Partido Revolucionario de los Comunistas de Canarias

El gobierno autonómico reconoce de hecho que la RIC es una estafa, pero insiste en ella

In Actualidad, Economía on 28 febrero, 2009 at 0:01

paulinosoriaEl vicepresidente del gobierno colaboracionista, José Manuel Soria, reconoció el pasado miércoles que la Reserva para Inversiones en Canarias (RIC) “es un asiento contable que tienen las empresas que pueden materializar siempre que los bancos y cajas les den créditos y en estos tiempos su predisposición es muy inferior a la que venía siendo habitual en los últimos años“. Es decir, que las empresas no reservan ese dinero que consignan a la RIC disminuyendo sus beneficios, sino que se ahorran los impuestos, reparten dividendos, y después buscan dinero prestado para “materializar” las inversiones.

Dado que ese ahorro del 90% del Impuesto de Sociedades que supone la RIC debe compensarse con la “materialización” de las cantidades con que se dota esta exención impositiva, la búsqueda de trincheras donde colocar el dinero sin tener que invertirlo en la producción se convierte en un auténtico reto. Y un reto importante, ya que hablamos de más de 20.000 millones de euros en los últimos 15 años, más de 1.000 millones de euros anuales.

Sin embargo, el gobierno autonómico y los cabildos insulares han encontrado desde hace tiempo un truco para darle salida a ese dinero, cuyo 31,5% son impuestos no pagados: emitir deuda pública como refugio. De forma que el dinero de la RIC, incluidos los impuestos no pagados, se pide prestado desde las arcas públicas para devolverlo con intereses y totalmente “blanqueado”.

Así, y como hemos señalado con anterioridad, cada vez que el gobierno autonómico y los cabildos insulares emitían deuda pública, los bancos financiaban préstamos a los grandes capitalistas para que compraran esa deuda a cuenta de las futuras deducciones que estos harían por la RIC, llevándose los bancos los intereses que pagaban las administraciones públicas. Al llegar la crisis del sistema imperialista, las corporaciones financieras han cerrado el grifo, especialmente a los capitalistas de la construcción. De ahí que más del 60% de la deuda pública emitida no se cubra.

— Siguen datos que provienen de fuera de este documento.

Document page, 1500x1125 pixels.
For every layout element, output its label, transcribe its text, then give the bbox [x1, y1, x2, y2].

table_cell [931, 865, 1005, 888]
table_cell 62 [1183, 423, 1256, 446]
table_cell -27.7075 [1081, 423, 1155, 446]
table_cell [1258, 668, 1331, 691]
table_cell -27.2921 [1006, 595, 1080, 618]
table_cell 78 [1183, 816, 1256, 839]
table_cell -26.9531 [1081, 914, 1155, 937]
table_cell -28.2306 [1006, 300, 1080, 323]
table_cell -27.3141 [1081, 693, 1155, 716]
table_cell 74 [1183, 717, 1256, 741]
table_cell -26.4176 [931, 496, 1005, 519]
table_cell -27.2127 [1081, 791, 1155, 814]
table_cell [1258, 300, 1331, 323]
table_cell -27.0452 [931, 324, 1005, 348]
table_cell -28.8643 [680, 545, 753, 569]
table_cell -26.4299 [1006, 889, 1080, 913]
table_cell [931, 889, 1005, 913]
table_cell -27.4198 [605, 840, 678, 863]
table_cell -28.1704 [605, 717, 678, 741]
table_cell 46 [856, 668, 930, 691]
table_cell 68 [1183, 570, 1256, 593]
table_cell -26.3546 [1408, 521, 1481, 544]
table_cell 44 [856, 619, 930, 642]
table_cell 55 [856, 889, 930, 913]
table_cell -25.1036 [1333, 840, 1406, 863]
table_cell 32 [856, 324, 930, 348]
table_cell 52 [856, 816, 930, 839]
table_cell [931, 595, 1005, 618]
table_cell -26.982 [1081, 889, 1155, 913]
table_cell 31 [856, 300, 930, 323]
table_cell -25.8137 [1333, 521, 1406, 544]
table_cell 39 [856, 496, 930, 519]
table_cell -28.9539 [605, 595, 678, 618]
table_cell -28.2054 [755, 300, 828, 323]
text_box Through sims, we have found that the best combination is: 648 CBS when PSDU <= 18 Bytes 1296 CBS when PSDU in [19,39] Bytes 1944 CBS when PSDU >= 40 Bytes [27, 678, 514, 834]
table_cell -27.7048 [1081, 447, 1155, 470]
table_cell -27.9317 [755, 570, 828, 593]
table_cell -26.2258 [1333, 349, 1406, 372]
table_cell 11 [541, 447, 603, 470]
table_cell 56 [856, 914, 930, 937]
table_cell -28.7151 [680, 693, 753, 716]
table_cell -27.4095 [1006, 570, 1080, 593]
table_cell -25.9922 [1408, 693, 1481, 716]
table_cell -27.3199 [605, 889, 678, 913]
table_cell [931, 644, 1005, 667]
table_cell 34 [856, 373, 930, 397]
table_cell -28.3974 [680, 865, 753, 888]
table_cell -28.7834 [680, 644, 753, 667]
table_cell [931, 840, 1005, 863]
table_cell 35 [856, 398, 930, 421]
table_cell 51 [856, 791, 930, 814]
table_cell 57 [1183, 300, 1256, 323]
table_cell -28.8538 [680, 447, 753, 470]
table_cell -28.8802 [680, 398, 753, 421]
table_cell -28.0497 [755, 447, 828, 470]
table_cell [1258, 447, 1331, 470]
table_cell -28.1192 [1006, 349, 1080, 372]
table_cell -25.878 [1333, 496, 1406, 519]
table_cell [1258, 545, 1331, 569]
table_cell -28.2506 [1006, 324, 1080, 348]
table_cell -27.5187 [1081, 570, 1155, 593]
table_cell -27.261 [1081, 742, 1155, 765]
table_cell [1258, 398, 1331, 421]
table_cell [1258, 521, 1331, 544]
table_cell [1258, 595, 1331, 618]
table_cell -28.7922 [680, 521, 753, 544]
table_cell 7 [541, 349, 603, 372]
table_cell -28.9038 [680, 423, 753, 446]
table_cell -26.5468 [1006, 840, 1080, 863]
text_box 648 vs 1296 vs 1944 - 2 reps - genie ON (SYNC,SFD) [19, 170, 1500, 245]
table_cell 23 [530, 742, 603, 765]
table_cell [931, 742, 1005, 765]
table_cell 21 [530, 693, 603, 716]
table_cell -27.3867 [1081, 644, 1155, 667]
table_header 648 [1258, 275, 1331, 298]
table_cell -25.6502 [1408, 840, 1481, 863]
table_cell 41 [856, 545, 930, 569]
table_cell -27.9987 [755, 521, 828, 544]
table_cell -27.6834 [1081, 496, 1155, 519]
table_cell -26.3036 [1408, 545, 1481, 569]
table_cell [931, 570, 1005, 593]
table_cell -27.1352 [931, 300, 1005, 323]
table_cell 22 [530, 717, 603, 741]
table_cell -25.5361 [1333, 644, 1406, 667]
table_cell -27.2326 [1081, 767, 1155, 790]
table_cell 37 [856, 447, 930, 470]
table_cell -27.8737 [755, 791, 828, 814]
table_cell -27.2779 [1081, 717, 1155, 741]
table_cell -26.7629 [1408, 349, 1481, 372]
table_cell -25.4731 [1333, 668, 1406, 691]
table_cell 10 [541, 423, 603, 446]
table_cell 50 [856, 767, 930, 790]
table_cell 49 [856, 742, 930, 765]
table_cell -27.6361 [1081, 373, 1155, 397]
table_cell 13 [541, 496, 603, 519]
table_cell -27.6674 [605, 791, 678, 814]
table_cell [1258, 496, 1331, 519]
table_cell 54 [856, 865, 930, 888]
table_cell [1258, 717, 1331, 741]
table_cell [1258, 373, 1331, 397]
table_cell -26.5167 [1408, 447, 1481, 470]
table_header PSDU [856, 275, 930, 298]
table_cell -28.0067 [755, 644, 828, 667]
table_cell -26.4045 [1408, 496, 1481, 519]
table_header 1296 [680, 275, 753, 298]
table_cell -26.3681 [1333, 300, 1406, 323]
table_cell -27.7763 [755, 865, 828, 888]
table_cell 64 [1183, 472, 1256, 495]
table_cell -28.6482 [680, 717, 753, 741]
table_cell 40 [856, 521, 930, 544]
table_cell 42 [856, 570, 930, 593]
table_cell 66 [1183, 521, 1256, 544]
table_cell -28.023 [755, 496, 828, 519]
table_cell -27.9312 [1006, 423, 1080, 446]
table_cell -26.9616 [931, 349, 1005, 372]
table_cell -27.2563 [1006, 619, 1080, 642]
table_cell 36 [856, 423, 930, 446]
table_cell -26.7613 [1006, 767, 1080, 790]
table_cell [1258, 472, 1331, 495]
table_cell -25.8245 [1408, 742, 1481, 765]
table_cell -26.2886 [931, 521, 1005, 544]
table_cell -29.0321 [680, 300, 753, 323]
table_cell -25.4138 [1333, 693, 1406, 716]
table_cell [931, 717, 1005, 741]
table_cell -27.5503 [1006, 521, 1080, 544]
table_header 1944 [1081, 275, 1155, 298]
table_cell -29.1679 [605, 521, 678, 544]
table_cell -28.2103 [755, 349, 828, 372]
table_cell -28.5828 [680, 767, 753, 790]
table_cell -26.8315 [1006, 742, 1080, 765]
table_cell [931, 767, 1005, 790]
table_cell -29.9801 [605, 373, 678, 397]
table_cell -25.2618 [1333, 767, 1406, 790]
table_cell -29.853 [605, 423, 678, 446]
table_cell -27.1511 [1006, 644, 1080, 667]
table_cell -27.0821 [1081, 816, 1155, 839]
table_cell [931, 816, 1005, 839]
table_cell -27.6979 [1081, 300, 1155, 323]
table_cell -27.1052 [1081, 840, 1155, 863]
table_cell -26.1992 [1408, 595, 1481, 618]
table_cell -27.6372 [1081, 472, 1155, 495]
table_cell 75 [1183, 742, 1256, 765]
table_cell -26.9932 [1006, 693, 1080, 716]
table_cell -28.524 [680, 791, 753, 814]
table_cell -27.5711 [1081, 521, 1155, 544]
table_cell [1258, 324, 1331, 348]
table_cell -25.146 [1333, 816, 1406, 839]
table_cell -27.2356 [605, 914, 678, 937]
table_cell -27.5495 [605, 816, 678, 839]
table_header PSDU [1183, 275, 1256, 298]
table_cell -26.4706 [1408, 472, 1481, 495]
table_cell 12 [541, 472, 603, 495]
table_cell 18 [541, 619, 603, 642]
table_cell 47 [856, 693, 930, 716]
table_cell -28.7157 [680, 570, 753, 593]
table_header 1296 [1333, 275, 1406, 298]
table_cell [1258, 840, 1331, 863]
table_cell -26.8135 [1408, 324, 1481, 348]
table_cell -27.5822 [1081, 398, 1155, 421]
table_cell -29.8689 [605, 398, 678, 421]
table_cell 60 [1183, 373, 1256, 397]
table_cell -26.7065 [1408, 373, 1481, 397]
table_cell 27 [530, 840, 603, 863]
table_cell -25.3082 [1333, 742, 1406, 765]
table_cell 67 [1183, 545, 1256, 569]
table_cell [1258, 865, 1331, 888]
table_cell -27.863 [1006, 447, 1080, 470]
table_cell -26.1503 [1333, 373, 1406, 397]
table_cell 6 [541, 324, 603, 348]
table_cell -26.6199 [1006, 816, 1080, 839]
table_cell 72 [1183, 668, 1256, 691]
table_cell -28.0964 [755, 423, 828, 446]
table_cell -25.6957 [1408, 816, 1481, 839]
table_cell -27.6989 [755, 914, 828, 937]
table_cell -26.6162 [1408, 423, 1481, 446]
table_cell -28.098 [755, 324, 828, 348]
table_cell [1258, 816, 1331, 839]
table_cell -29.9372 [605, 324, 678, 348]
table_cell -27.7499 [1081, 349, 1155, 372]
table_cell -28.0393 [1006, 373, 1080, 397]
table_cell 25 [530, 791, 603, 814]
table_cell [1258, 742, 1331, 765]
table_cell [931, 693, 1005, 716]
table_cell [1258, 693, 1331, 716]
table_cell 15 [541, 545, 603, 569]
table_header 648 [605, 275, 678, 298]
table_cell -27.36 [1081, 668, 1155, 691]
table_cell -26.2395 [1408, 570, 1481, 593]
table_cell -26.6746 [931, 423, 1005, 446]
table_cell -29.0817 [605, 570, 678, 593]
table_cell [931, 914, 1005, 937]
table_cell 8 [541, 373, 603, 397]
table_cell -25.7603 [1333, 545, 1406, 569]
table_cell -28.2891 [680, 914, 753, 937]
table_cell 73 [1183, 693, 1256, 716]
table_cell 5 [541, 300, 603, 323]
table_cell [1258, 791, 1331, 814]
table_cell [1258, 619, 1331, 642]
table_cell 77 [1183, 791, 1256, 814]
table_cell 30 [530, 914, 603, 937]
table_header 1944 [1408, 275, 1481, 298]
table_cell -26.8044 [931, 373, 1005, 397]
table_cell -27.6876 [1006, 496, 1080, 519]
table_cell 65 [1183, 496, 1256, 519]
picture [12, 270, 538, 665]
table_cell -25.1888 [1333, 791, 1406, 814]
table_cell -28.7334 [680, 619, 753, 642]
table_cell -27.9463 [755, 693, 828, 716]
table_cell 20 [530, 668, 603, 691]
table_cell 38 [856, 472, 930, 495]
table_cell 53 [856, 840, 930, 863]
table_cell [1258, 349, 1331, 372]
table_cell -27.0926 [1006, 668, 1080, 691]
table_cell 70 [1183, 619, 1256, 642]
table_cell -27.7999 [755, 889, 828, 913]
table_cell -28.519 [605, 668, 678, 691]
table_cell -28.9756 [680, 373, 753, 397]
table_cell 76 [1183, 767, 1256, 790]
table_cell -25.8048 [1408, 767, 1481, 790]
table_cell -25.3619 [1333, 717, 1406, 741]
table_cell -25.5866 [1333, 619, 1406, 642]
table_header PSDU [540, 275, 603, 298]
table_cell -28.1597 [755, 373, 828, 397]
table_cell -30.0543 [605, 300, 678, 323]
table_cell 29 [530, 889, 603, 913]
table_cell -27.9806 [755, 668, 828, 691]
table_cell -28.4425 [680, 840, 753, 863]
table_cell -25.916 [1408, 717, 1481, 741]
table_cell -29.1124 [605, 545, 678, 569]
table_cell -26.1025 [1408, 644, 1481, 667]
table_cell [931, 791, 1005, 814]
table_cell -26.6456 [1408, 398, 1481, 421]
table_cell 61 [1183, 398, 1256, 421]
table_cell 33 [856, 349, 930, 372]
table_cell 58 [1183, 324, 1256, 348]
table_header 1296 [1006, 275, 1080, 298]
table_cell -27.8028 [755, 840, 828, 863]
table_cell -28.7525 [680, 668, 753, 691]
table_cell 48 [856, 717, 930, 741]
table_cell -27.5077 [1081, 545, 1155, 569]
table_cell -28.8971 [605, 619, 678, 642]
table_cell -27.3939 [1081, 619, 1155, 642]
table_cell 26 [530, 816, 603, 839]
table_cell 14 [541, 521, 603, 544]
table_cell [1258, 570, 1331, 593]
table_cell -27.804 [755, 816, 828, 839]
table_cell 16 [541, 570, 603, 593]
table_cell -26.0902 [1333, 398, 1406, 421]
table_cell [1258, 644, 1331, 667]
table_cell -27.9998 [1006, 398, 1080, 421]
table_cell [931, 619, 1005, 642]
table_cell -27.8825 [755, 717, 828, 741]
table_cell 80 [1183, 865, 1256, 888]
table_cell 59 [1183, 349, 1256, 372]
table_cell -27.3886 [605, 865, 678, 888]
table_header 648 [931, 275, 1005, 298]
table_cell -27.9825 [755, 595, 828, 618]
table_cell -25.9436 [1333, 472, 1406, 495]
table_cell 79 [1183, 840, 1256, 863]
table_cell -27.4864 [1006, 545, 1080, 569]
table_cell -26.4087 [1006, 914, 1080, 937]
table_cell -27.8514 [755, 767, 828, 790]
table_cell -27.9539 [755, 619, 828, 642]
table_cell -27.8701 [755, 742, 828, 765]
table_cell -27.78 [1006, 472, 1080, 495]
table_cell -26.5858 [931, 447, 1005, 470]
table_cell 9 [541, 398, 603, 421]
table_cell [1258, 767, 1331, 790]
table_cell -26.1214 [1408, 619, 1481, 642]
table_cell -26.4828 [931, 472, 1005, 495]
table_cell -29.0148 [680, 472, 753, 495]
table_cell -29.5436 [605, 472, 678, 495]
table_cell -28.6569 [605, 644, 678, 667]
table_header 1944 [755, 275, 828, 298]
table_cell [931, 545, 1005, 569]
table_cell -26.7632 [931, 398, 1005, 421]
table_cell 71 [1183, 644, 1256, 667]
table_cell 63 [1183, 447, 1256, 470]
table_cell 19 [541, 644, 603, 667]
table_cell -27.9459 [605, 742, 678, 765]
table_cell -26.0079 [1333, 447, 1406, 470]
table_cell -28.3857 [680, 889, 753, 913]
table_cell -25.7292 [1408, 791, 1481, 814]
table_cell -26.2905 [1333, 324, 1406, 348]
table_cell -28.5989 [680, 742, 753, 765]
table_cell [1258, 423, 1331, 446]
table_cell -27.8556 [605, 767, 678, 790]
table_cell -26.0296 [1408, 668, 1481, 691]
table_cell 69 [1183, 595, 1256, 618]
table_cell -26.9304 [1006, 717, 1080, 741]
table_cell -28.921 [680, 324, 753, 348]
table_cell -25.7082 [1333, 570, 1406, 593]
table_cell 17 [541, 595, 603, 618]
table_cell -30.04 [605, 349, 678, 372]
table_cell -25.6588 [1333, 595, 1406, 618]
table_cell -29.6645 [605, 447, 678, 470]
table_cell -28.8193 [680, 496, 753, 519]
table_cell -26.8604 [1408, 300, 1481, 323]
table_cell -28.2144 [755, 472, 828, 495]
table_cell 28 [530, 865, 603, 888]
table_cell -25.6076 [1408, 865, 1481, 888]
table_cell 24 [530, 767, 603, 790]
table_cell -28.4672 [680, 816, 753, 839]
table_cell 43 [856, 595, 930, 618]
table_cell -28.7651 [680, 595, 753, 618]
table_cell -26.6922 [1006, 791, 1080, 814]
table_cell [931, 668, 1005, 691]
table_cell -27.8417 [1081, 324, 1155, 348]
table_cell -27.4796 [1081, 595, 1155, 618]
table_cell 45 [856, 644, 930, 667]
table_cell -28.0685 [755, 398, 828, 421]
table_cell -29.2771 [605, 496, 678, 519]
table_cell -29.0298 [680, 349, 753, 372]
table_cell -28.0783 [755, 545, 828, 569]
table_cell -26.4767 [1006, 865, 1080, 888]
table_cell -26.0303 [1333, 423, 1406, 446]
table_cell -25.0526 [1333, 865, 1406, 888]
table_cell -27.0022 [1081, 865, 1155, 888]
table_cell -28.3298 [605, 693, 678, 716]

Sin embargo, tanto Soria como Paulino Rivero han encontrado una nueva fórmula para beneficiar a la minoría oligárquica criolla a cuyo servicio gobiernan: la llamada “prefinanciación” de las obras previstas en el convenio de obras hidráulicas de 2010 a 2012 suscrito con el gobierno de la metrópoli, que ascienden a unos 300 millones de euros. Se trata de obras de desaladoras, potabilizadoras y algunas carreteras.

Para entendernos: en vez de que el gobierno autonómico pida prestado el dinero a los bancos -pagando un determinado tipo de interés-, son las grandes constructoras las que pedirán el dinero por adelantado a las corporaciones bancarias, ¡poniendo como garantía que son obras consignadas en los presupuestos públicos!

Lógicamente, las pequeñas constructoras quedarán fuera de cualquier posibilidad de entrar en el reparto de los contratos, salvo que sean respaldadas por un banco. Y las grandes tendrán garantizada la obra como prestamista del dinero autonómico al mismísimo gobierno autonómico, más el correspondiente diferencial de intereses por el préstamo con respecto al interés bancario. Además, claro, de ya no tener que preocuparse por materializar el dinero consignado a la RIC, que les viene devuelto con absolutas garantías.

Esta fórmula de la “prefinanciación” ya la ha utilizado la Universidad de Las Palmas de Gran Canaria, que además ha creado para estos enjuagues la empresa RIC ULPGC, respaldada por el gobierno autonómico.

En plena recesión económica, y cuando se nos dice que los salarios deben contenerse, que no hay dinero para servicios sociales y que al paro “qué le vamos a hacer”, los lacayos de la oligarquía colonial siguen maquinando estratagemas para trasvasar dinero público a los bolsillos privados de esa minoría. CC, PP, PSOE y NC deberían explicar por qué siguen empeñados en mantener la RIC. Aunque en realidad no hace falta que lo expliquen, como tampoco es preciso explicar quién les financia las campañas electorales.